The bishop was also known as Nikolaus the Wonderworker because of many miracles during his intercessions between feuding individuals,

The was above all, a humanitarian who ardently believed in happy children and had a reputation for secretly dropping coins into the shoes left in front of houses if he knew that the family was needy.

In those days Myra was a small town where every family was known to one another.

St. Nicholas is the progenitor of Santa Claus that comes from Dutch Sinterklaas, is revered by Catholics, eastern Christian and Orthodox religions, and honoured by Anglicans and Lutherans.

Today’s commercialization of Santa Claus is the making of retailers in Western Europe and North America to maximize their profits.

In Europe, particularly Eastern Europe, Christmas is a time of reflection and not much of exaggerated gift giving.

There people go to church, visit family, think about the history of the Christian faith and less of buying expensive gifts for children since it often results in being forced to pay for the gifts long after the festive season.

Armenian, Greek, and Russian Orthodox churches celebrate Christmas on night of January 6 then on the seventh day of January. Often, deeply religious people fast for 40 days before Christmas, and during the last three days eat nothing so as to receive communion on a “pure stomach”.

These days, from December 10 in German-speaking or influenced countries, Christmas markets are popular.

This tradition dates back to late Middle Ages. The first Christmas market appeared in 1434 in Dresden and later Bautzen started to organize such a market.

Today, both attract millions of visitors to enjoy nativity scenes, candies, tasted almonds, cookies, gingerbread (Magerbrot in German), stollen (Christstollen), bratwurst, mulled wine (Gluhwein), eggnogs and imaginatively decorated Christmas trees.

Small stands offer carved religious scenes, preserves foods, jams, simple toys (no electronics), knitted gloves, and shawls.

The most famous German Christmas markets are in Dortmund, Erfurt, Nurnberg, Dresden, Stuttgart, Augsburg. Strasbourg in Alsace, also has a very popular Christmas market.

In England, Lincoln and Birmingham Christmas markets organized in 1980’s.

**Complete the following**
**1)** Please transcribe the stretch of the St. Nicholas and Christmas customs passage from "St. Nicholas is" through "maximize their profits.".
**2)** Go on with the St. Nicholas and Christmas customs passage, starting after its final sentence.

**Supplied information**
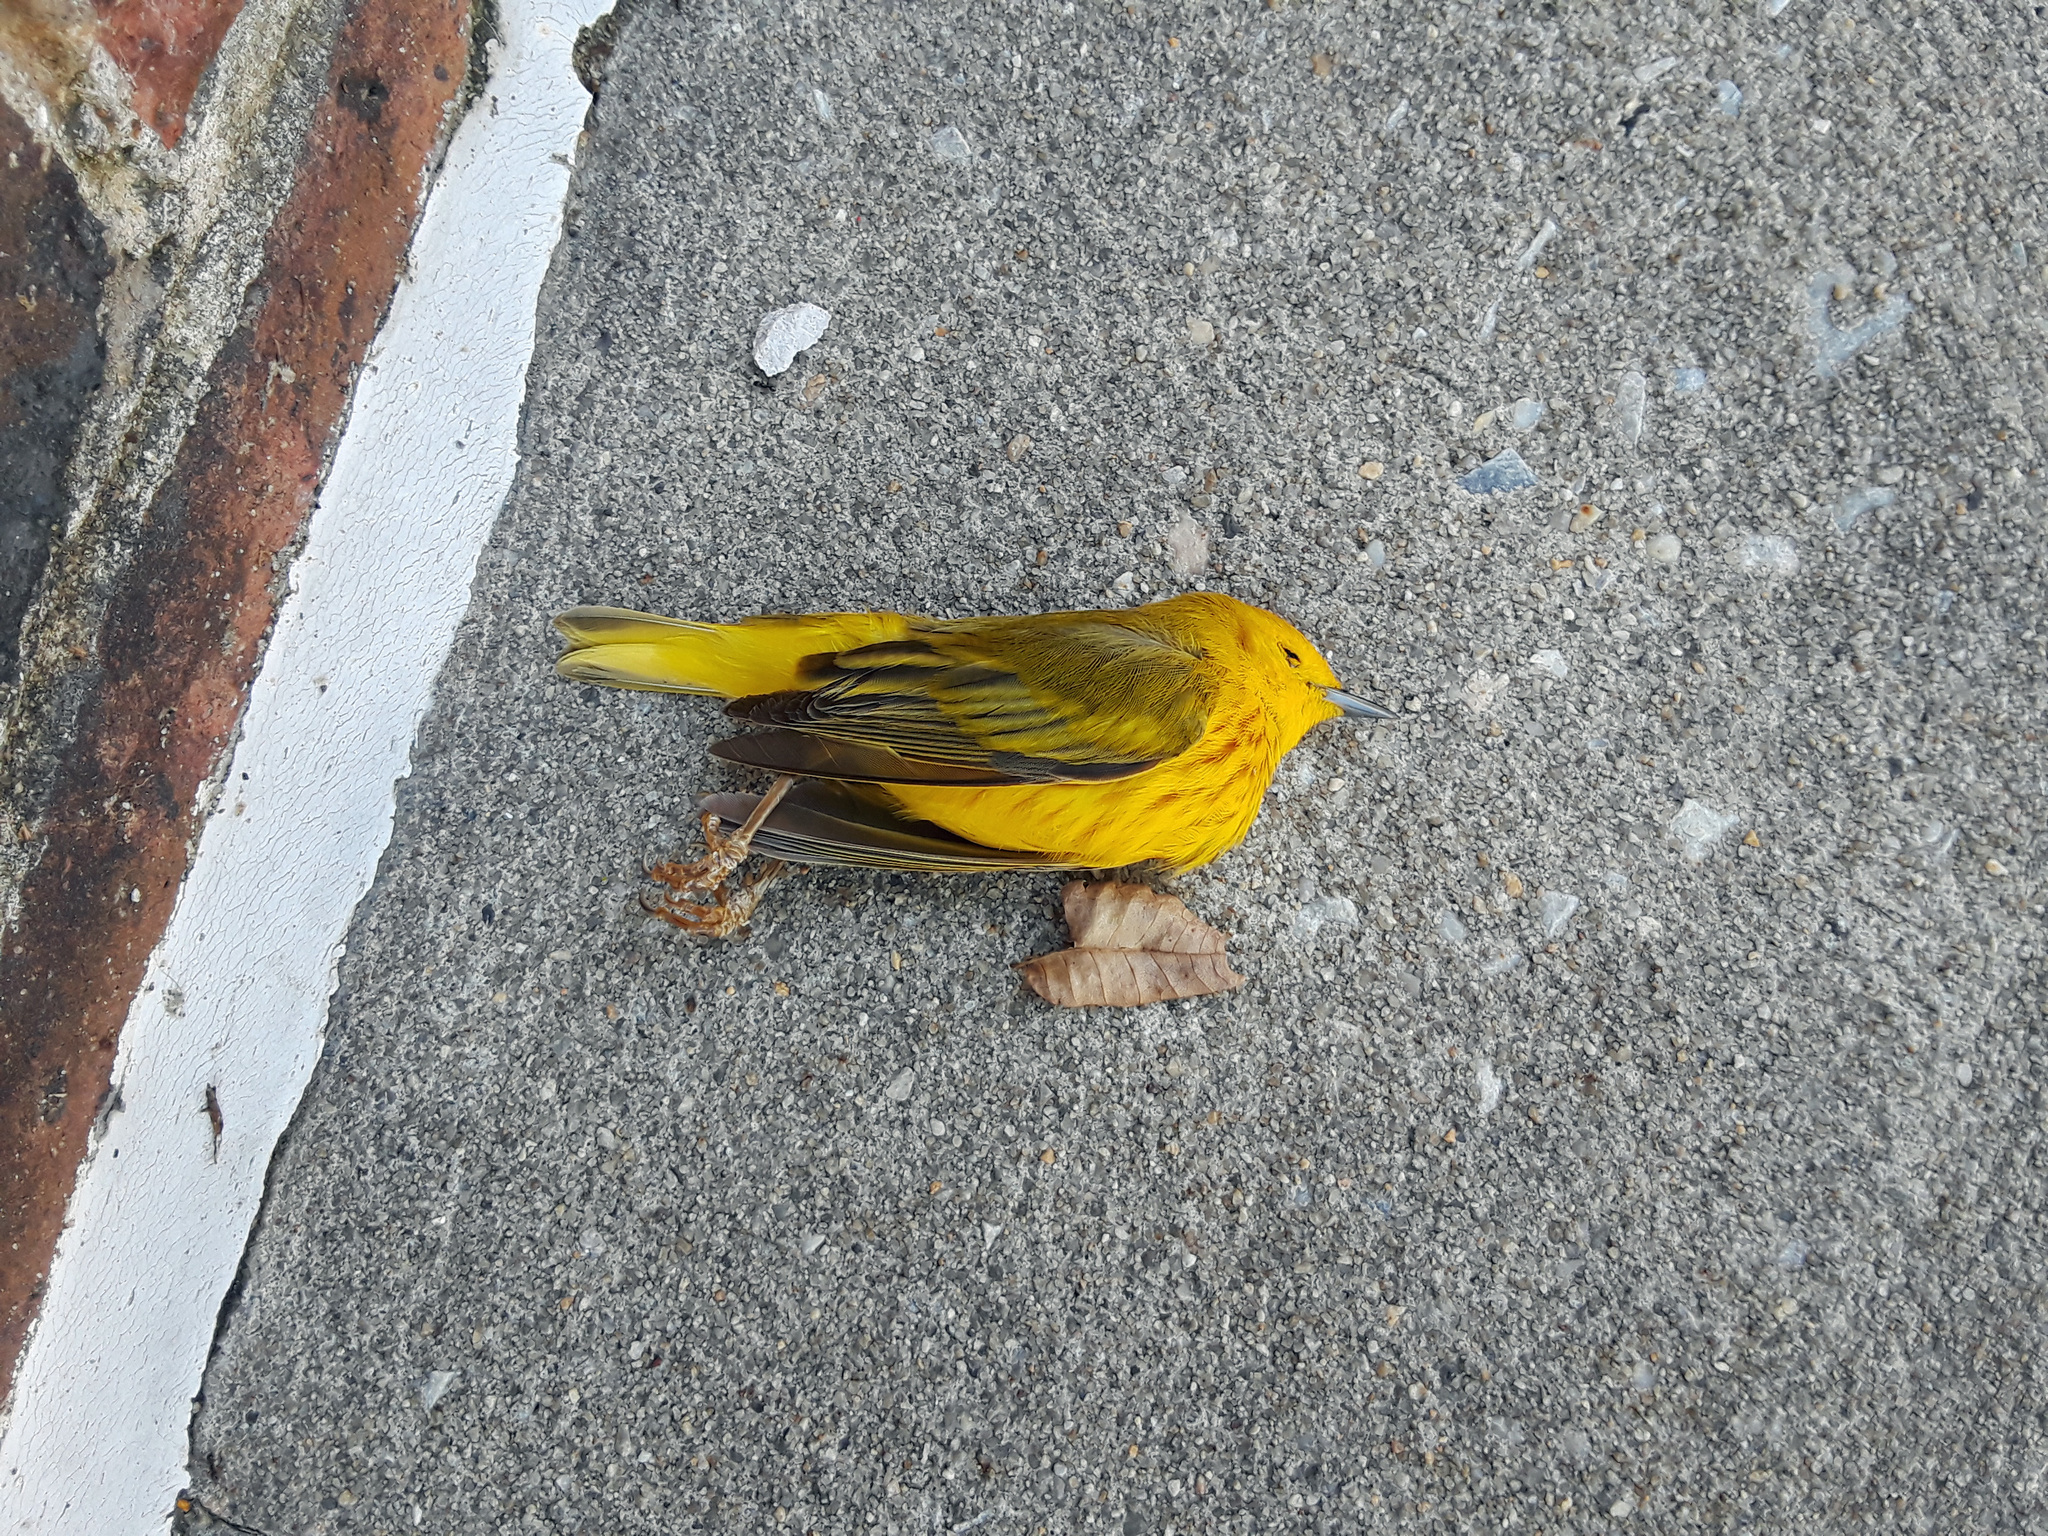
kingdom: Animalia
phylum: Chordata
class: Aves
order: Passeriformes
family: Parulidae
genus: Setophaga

* * *

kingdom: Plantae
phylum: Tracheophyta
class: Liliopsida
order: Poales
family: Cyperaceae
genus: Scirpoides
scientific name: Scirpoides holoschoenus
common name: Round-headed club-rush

* * *

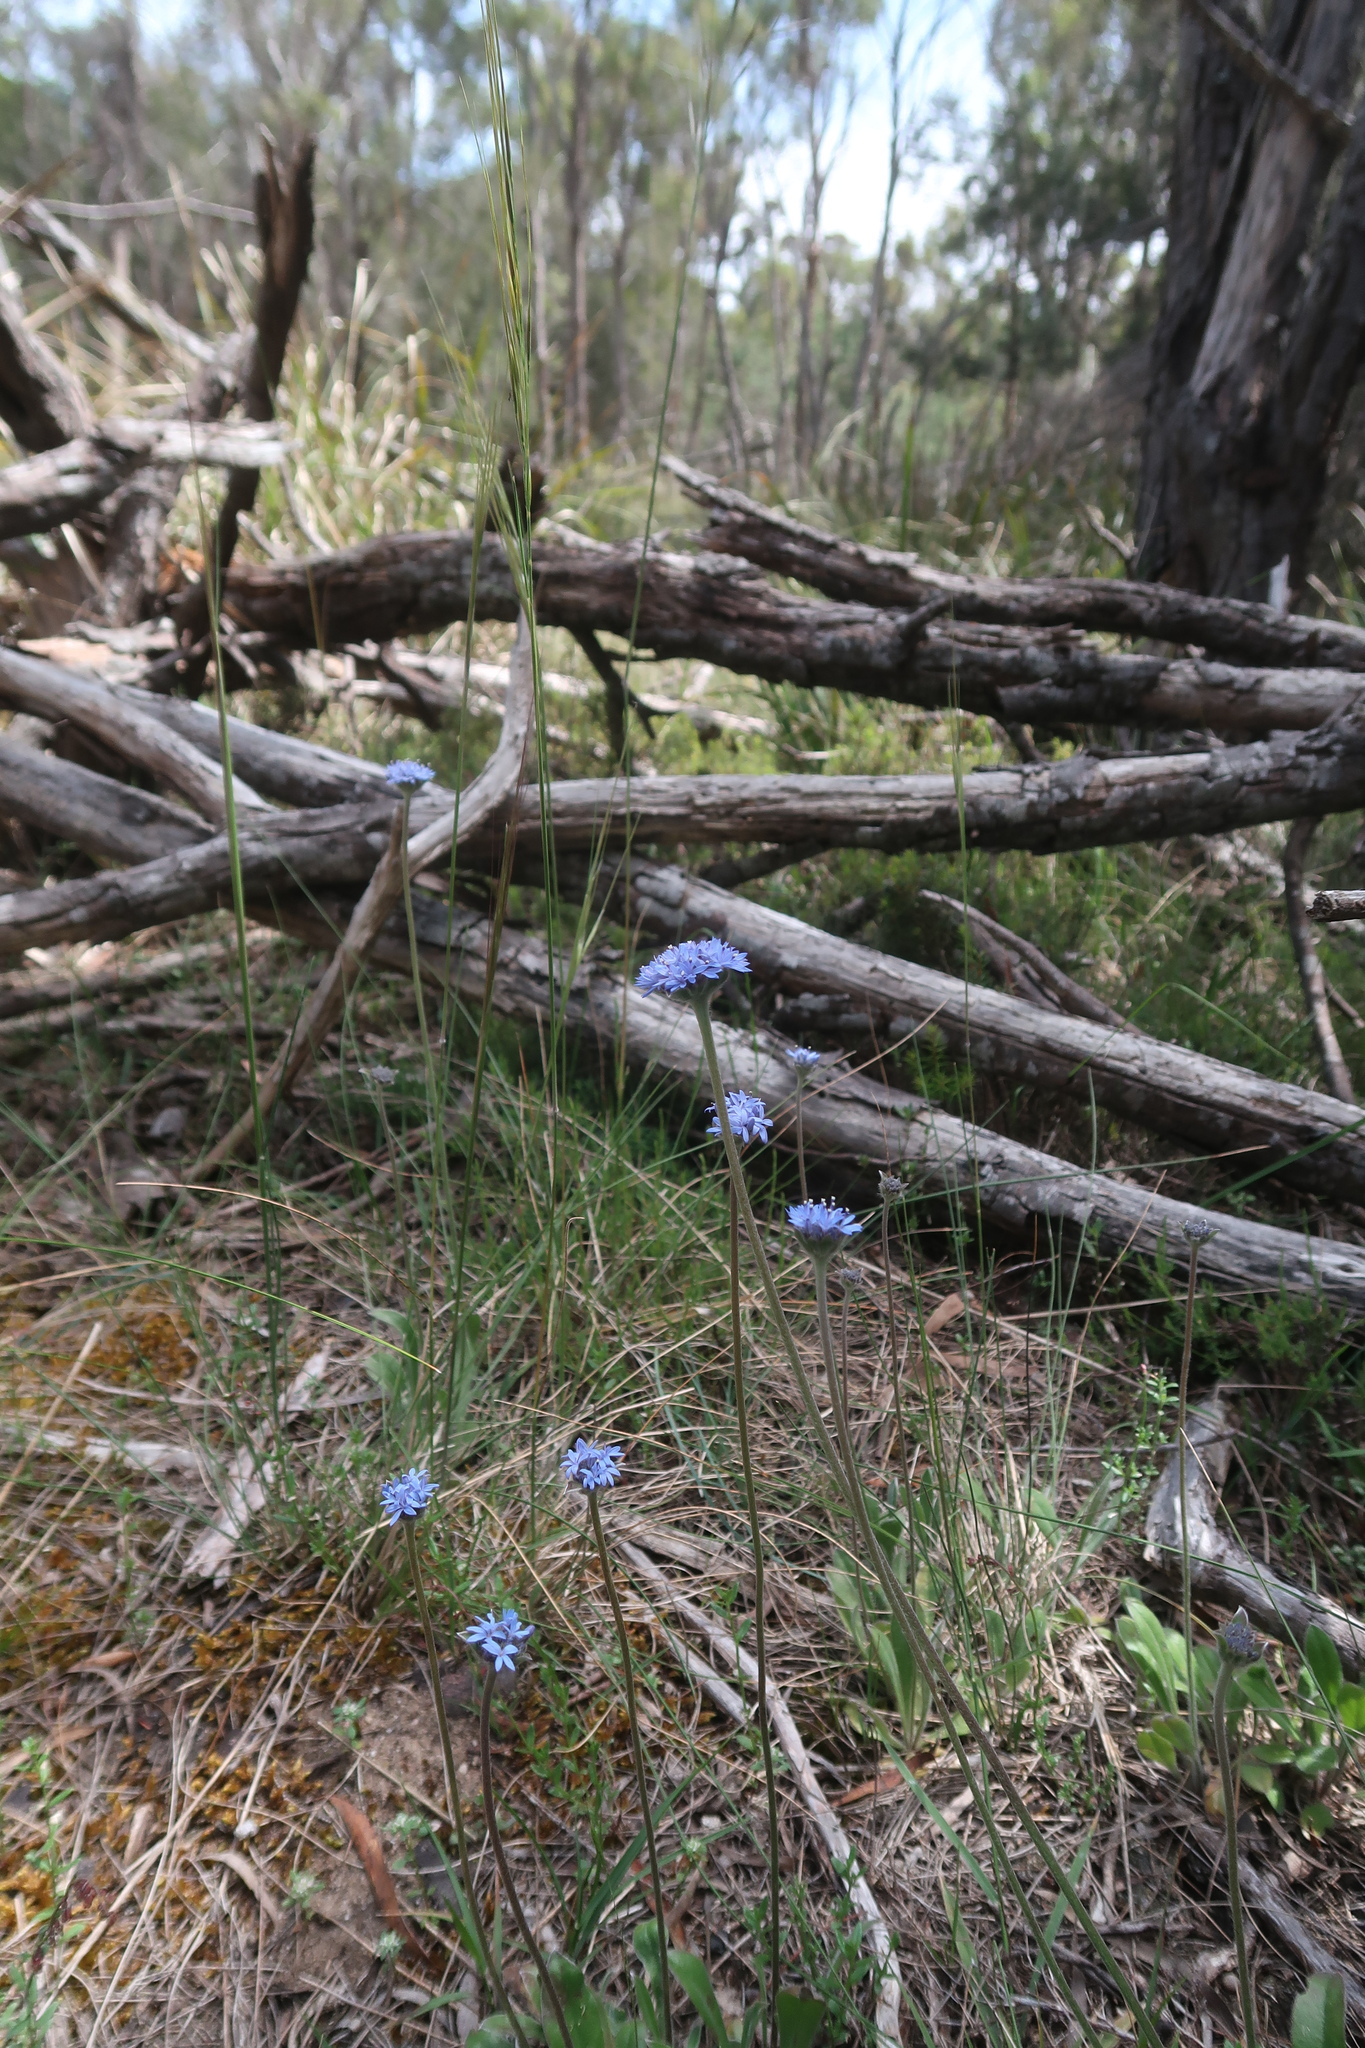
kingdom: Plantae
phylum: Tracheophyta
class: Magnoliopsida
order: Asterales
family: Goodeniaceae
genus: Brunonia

**Expected answers**
**1)**
St. Nicholas is the progenitor of Santa Claus that comes from Dutch Sinterklaas, is revered by Catholics, eastern Christian and Orthodox religions, and honoured by Anglicans and Lutherans.

Today’s commercialization of Santa Claus is the making of retailers in Western Europe and North America to maximize their profits.

**2)**
American soldiers stationed in Germany after World War II brought Christmas traditions to the U S A upon their return.

In Canada, Kitchener, Winnipeg, Vancouver, and Toronto organize Christmas markets. The Toronto version takes place in the Distillery District and feature a magnificent Christmas tree on the “square” and several pre-fabricated roofed stalls, offering chocolates, maple syrup, caked, carved nativity scenes, European-style foods, carollers, and concerts featuring Christmas songs.

In the early 19th century, Christmas celebrations had no semblance to modern styles that are loaded with parties, a lot of food and alcoholic beverages. People celebrated Christmas in their family circles with whatever means they could afford, gifts were simple everyday commodities.

The tradition of the Christmas tree originates in Germany. At first, families would go to a nearby forest select a tree, and cut it. These days, people buy a “farmed” tree, available in different heights. There are also people who prefer an artificial tree in an attempt to protect the environment.

In Germany and other Central European countries, Christmas trees are decorated with baubles, candies, dried fruits, and cookies.

Hessian settlers, and Prince Albert who married Queen Victoria brought over chromes tree decorating to England.

The importance of Santa Claus is a creation of cultural elites and perpetuated by business interests.

It is said some retailers (mostly jewellers) rake in more than 60 per cent of their annual sales towards Christmas.

These days with wide spread use of computers and the Internet, even small children start asking whether or not Santa exists, and if so, where he lives. Certainly not at the North Pole.

It is best children the truth.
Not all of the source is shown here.